The default training model is Qwen/Qwen3-4B-Instruct-2507 (256k native context, native Qwen3ForCausalLM in vLLM, no thinking blocks). The default live opponent model is google/gemma-4-26B-A4B-it. Roster-backed training requires --agent-team or env.agent_team in YAML so select_batter and choose_bowler use real player profiles instead of generic names.

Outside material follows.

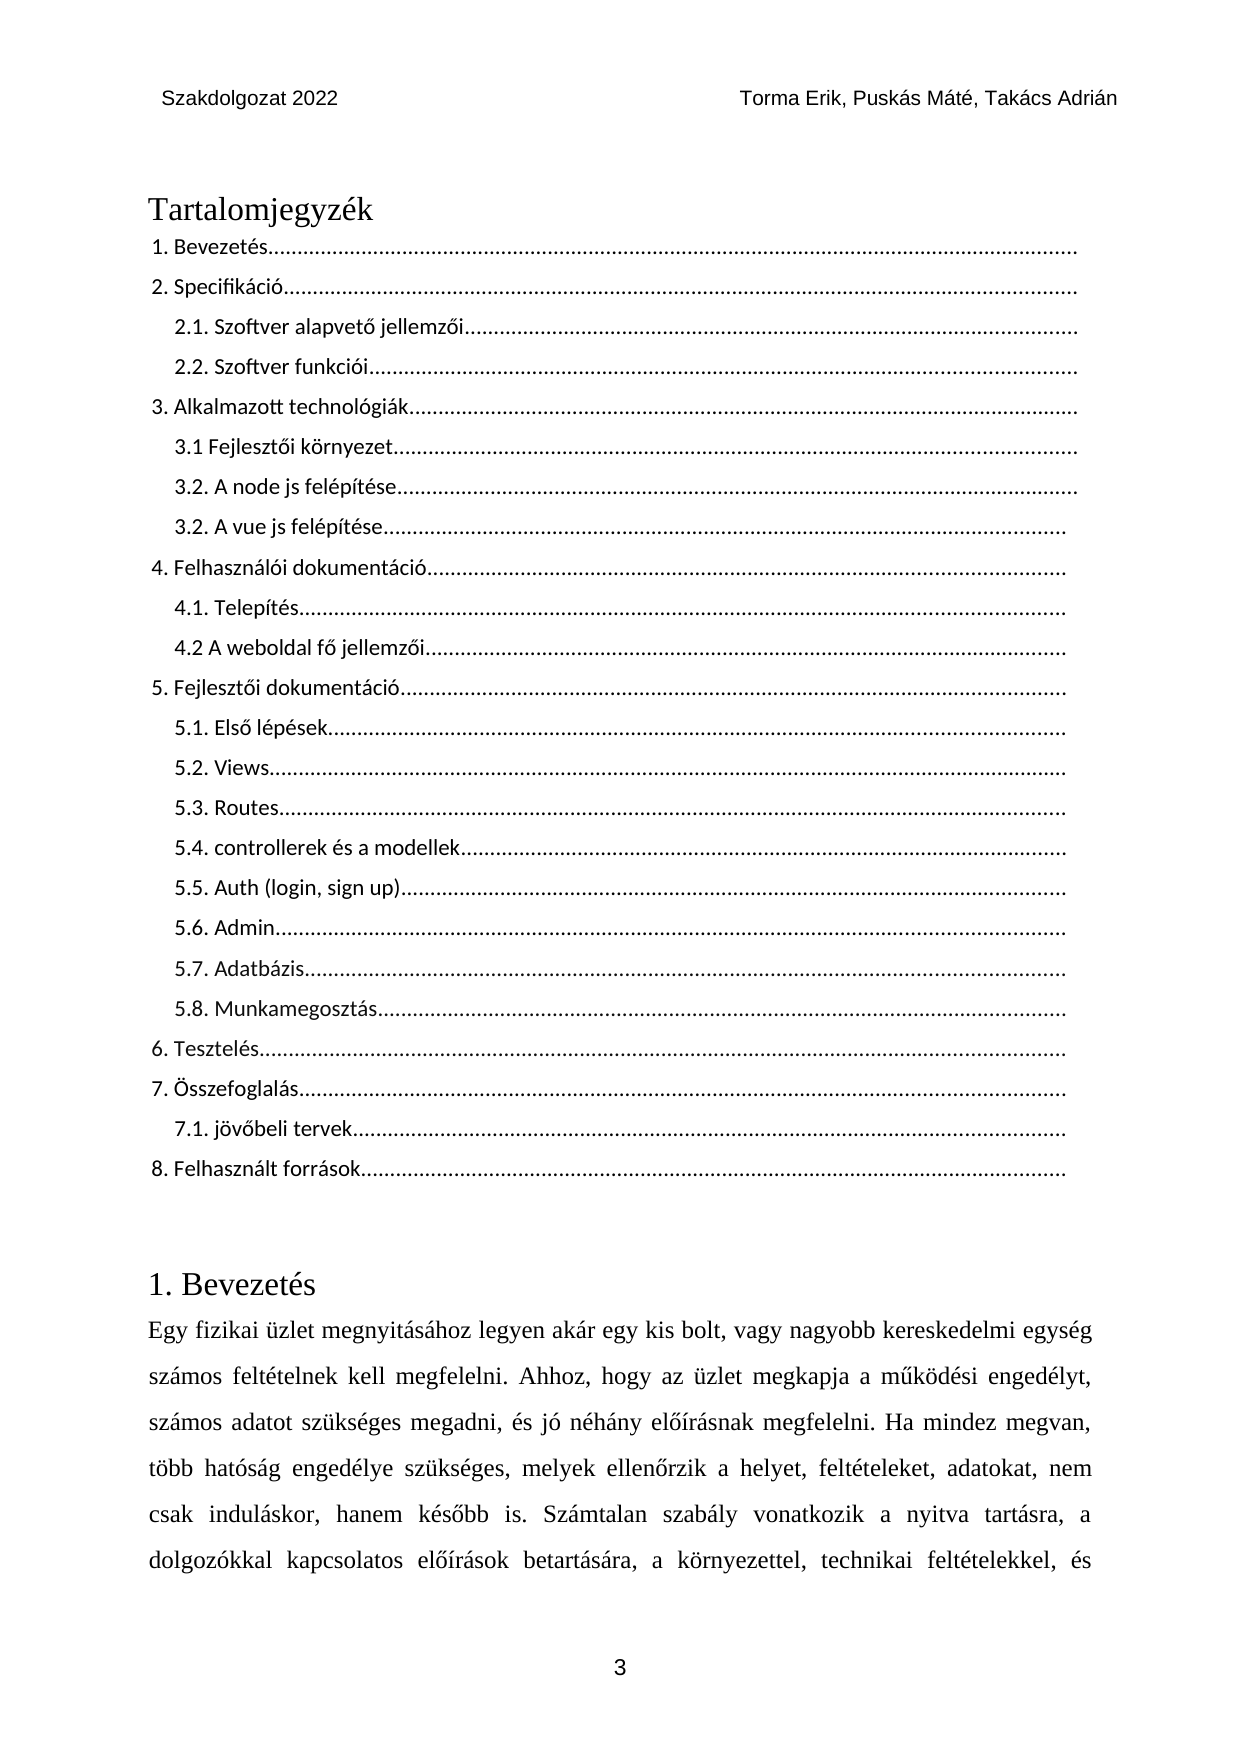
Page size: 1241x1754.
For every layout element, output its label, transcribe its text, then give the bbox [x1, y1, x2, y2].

14. Current Status (2026-04-25)
Implemented and verified
| Component | Status |
|---|---|
| OpenEnv server + client | ✅ |
| 14-tool strategic surface | ✅ |
| 4-rubric reward system | ✅ |
| Tool budget system (3/over, −0.04 fine) | ✅ |
| Format mapper (T5/T20/ODI) | ✅ |
| Player rosters (10 T20I teams, fuzzy lookup) | ✅ |
| Cricsheet T20 data (1.17M deliveries) | ✅ |
| Cricsheet ODI data (1.65M deliveries) | ✅ |
| Heuristic opponent (format-aware) | ✅ |
| Cricsheet opponent (T20+ODI, context-indexed) | ✅ |
| LLM live opponent (HF Router / OpenAI-compatible API) | ✅ |
| LLM cached opponent | ✅ |
GRPO training script (environment_factory agent rollouts) |
✅ |
| SFT data generator | ✅ |
| Gradio demo UI | ✅ |
| Colab training notebook | ✅ |
Verified end-to-end (2026-04-25)
All 3 opponent modes verified at 5-over inference + train-smoke:
| Mode | inference parse_err | train-smoke r_validity | coherence |
|---|---|---|---|
| heuristic | 0% | 1.0 | 0.556 |
| cricsheet | 0% | 1.0 | 0.620 |
| llm_live | 0% | 1.0 | 0.537 |
Pending for submission
- Real GRPO training run with reward curves (requires HF compute)
- HF Space deployment URL
- Training-vs-baseline comparison plots
- Mini-blog / video
15. Recommended Demo Story
Show a late chase scenario: Over 16.0, 128/5, target 172
Random/untrained model: invalid tools, blind aggression, ignores field/opponent
Trained model: checks target pressure → selects finisher → plans boundary zones → responds after wicket → changes risk level
Show metrics: parse errors ↓, coherence ↑, adaptation ↑, opponent_awareness ↑, reward ↑
The model learned to captain, not just emit a valid tool-call object.